In the Studio: The first head
3 December 2010 3 Comments
I actually started and bisque fired this piece before moving back to Nebraska, so it’s been waiting for some kind of finish for about two years. It made it through my first pit firing, and a few weeks ago I finished it with a little gilding. I’m very happy with the result.
I’ve continued with the heads now that storm season is over. (A number of my cloud forms didn’t make it through the recent bisque or pit firings. Some were a porcelain I was trying out that just didn’t work with this kind of dynamic form.) They will be my winter project, in essence. I’m happy with the four or five more I’ve carved out so far and have tentatively begun sketching the human form again in order to hone my craft and inform the series — which for the moment is being referred to as “Us.”
There are some gorgeous results here from the pit firing, very subtle variations. The lack of detail in the face is intentional, a result of using a groggy clay at a small scale (about 7″ tall). This also makes the work a little less personal and more representative of the series’ generalized title.



Your website is snowing.

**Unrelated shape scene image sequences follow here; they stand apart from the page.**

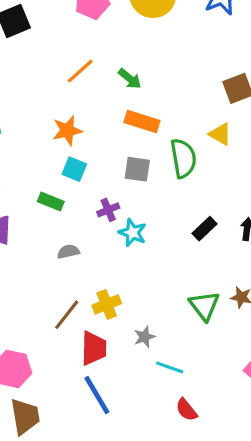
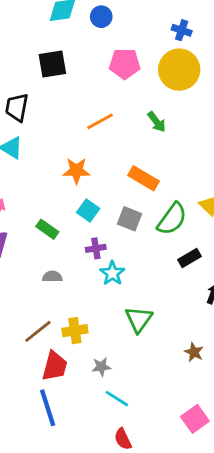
green arrow: (130, 79) -> (157, 122), moved
green semicircle: (183, 158) -> (172, 219), turned 32
cyan square: (74, 169) -> (88, 210), moved
black rectangle: (205, 229) -> (189, 258), moved
green triangle: (204, 306) -> (139, 319), moved

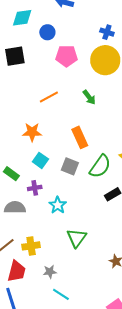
blue circle: (101, 17) -> (47, 32), moved
orange rectangle: (143, 178) -> (80, 137), turned 35
purple cross: (96, 248) -> (35, 188), moved
gray semicircle: (52, 277) -> (15, 207), size x1.5

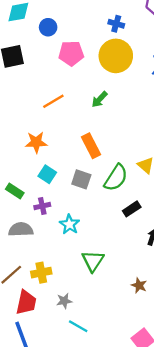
green arrow: (89, 97) -> (100, 99), turned 84

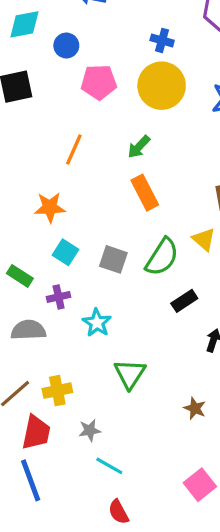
orange line: (53, 101) -> (74, 150), turned -35
orange rectangle: (91, 146) -> (145, 193), moved

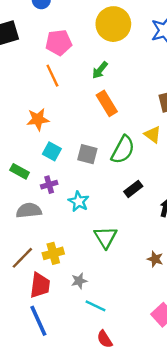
pink pentagon: (99, 82) -> (59, 42), moved
orange line: (74, 150) -> (52, 76), turned -45
black rectangle: (184, 301) -> (133, 189), moved

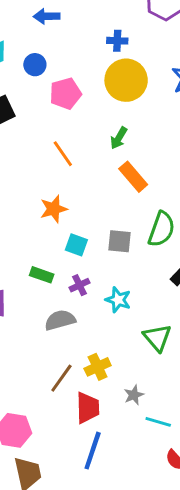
pink pentagon: (59, 42) -> (65, 94), moved
blue line: (38, 321) -> (93, 451), turned 52

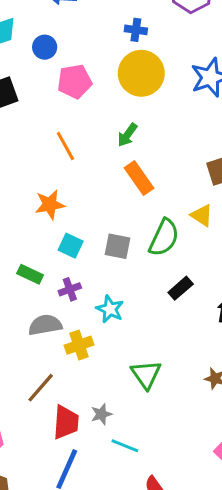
green triangle: (157, 338) -> (146, 374), moved
yellow cross: (98, 367) -> (79, 345), moved
gray star: (134, 395) -> (101, 414), moved
cyan line: (158, 422) -> (125, 446), moved

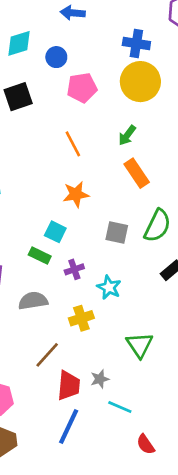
blue cross: (136, 30) -> (136, 44), size x1.4
orange star: (50, 205) -> (76, 194), moved
cyan square: (71, 246) -> (55, 232), moved
gray semicircle: (45, 325) -> (33, 301), moved

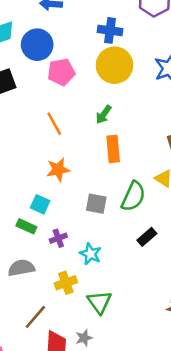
blue circle: (56, 57) -> (37, 45), size x1.6
orange rectangle: (137, 173) -> (113, 149), turned 30
green triangle: (140, 345) -> (99, 302), moved

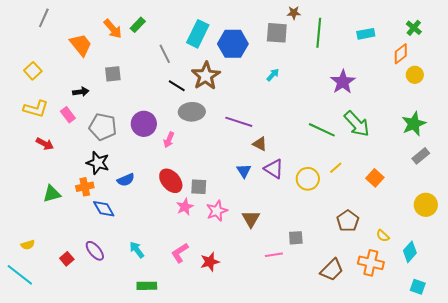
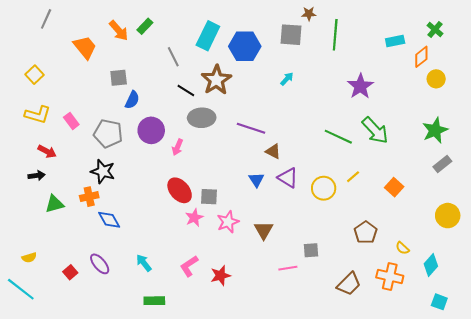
cyan rectangle: (366, 34) -> (395, 41), moved
black arrow: (81, 92) -> (37, 176), moved
blue semicircle: (126, 180) -> (132, 100), moved, turned -42

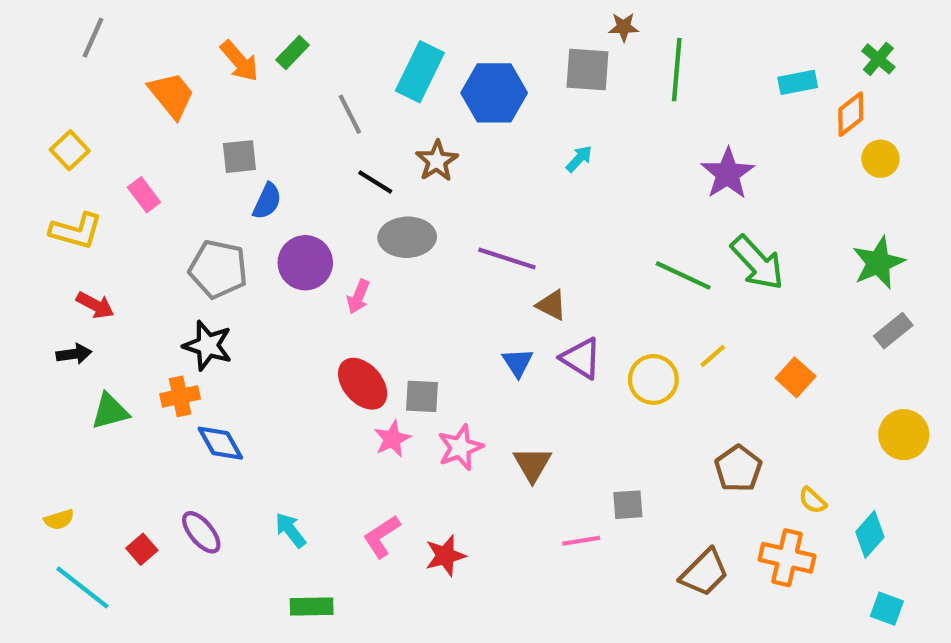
brown star: (216, 80) -> (437, 161), size x0.7
pink rectangle: (71, 121) -> (144, 195), moved
cyan line: (21, 289) -> (82, 587), moved

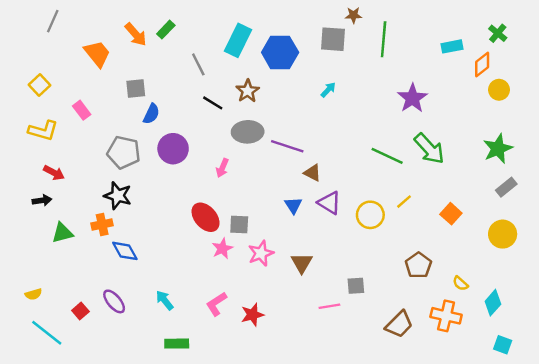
gray ellipse: (407, 237) -> (248, 132), moved
pink arrow: (358, 297) -> (222, 168), moved
yellow circle: (904, 435) -> (503, 234), moved

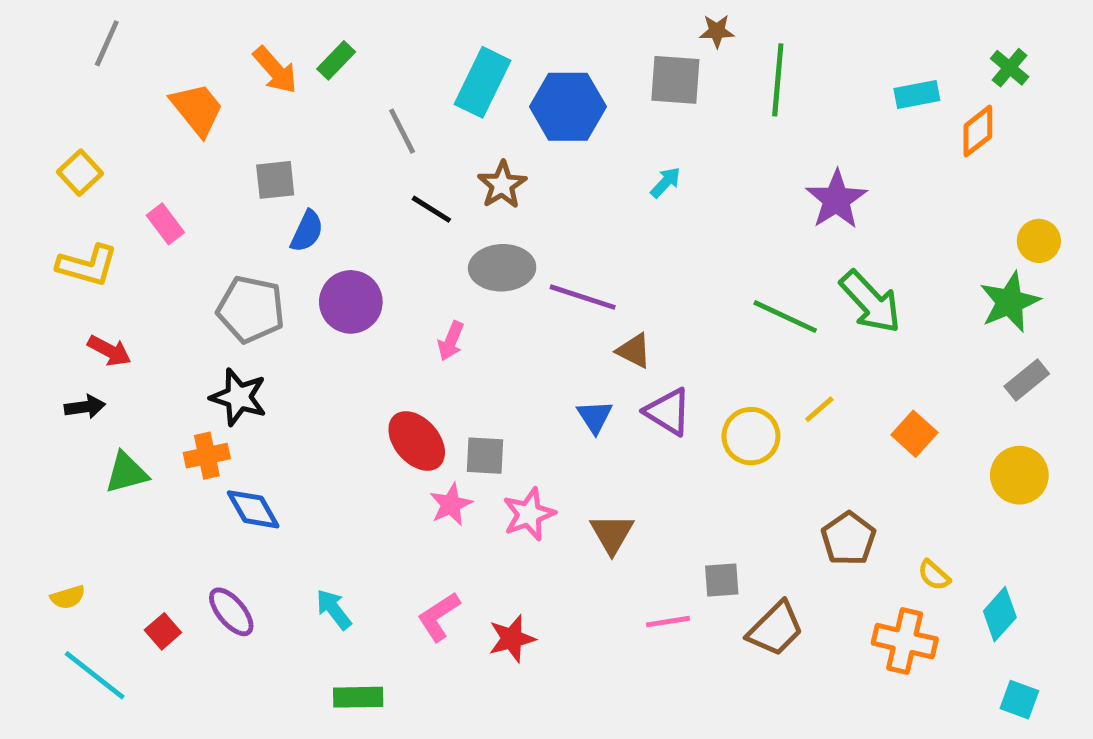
yellow circle: (499, 90) -> (1039, 241), moved
brown trapezoid: (399, 324) -> (775, 629), moved

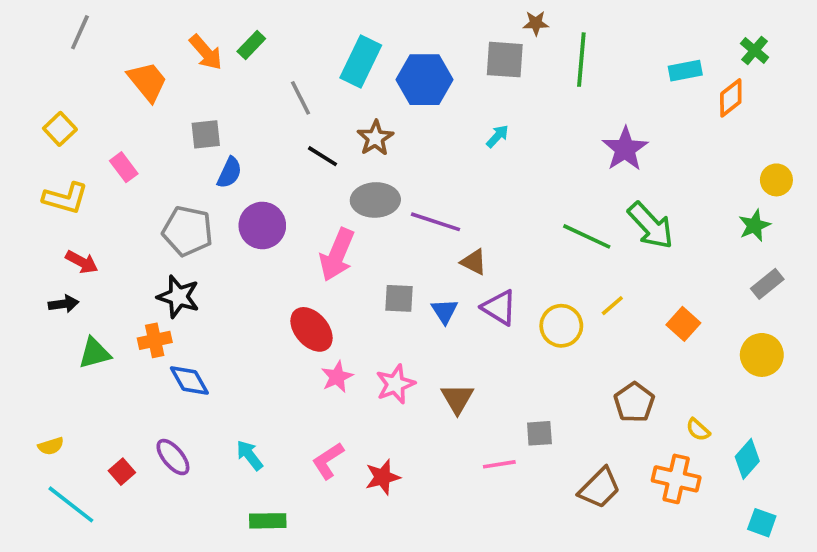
green star: (1010, 302) -> (755, 226), size x0.7
pink arrow: (451, 341) -> (337, 255), size x1.8
gray square: (485, 456) -> (399, 298), moved
brown trapezoid: (775, 629) -> (600, 488), moved

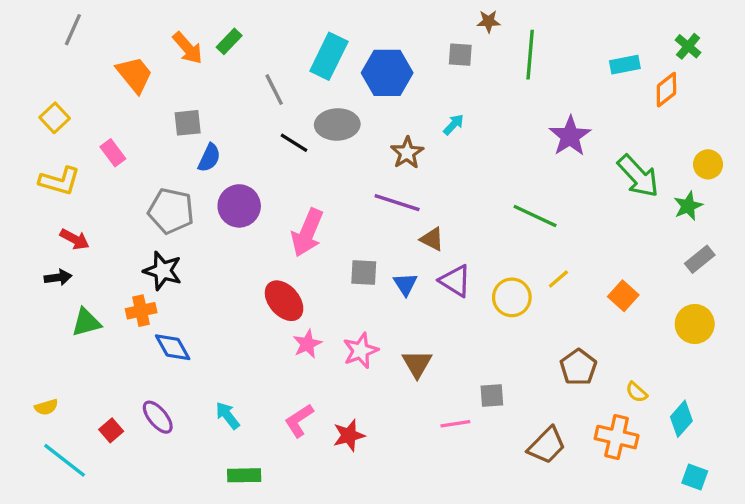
gray square: (505, 60) -> (460, 55), size x0.7
brown star: (375, 138) -> (407, 153), moved
gray ellipse: (375, 200) -> (337, 124), moved
green arrow: (651, 226) -> (638, 176), moved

What in the world??
A bust. It seems to be female, but may be a child. The hair is stylized, planes. The surface is mottled, smoky; the leaf gives a sense of erosion. The crown of the head is darkest by far, not from shadow; scorched, burned, the dark mark reads as representing a hole. This is the significant dark mark; the rest of the bust is fairly low-contrast in tone. The strongest feature of the face is the nose; another dark mark creates the appearance of the right nostril, but the other is flat, blank. The face’s most distinguishing openings – eyes, mouth – are blank, absent. From her left, she appears tight-lipped, whereas from front and right, she appears mouthless. The camera’s focus in all three images is on the hair, the part of the sculpture closest to the camera. The hair has a roughened, groggy-clay texture. I suspect this texture isn’t evident in person until the viewer gets close – which is interesting, because then there is some reward for walking up to the piece, which, I suspect, would otherwise be read in its entirety at a ten-foot distance or so. Photographically, the effect of focusing on this plane is to increase the quality of featurelessness, smoothing any similar texture that may exist, in some ways turning it into a shadow.
“Us” becomes a title that offers questions. The person(s) represented is(are) blind and mute. Are – or have been made so. This person is vague enough to be anyone, but is also an anyone that is not right in the most fundamental way: the features that normally visually distinguish a face (infants can identify two dark spots with another dark line/shape below and centered, as a face) are gone… faceless face.
I must say, it’s interesting to read such a thorough response to [the photographs of] your own sculpture. I’m not sure I’ve ever had that kind of opportunity. The dark spot on the head I’m not sure about, but you can’t control those kinds of things in atmospheric firings as you know.
The snow, I might be able to turn off, but it’s a seasonal WordPress thing. Came automatically.
This morning I was writing a reply to a friend’s responses to my recent work and also thinking of how much I learned from listening to my teacher talk about one of my works, literally just describing what he was seeing. It is a rare thing, something I will try to drag out of people in my next crit. And when I looked at this piece, I found myself wanting to write the same sort of thing in response.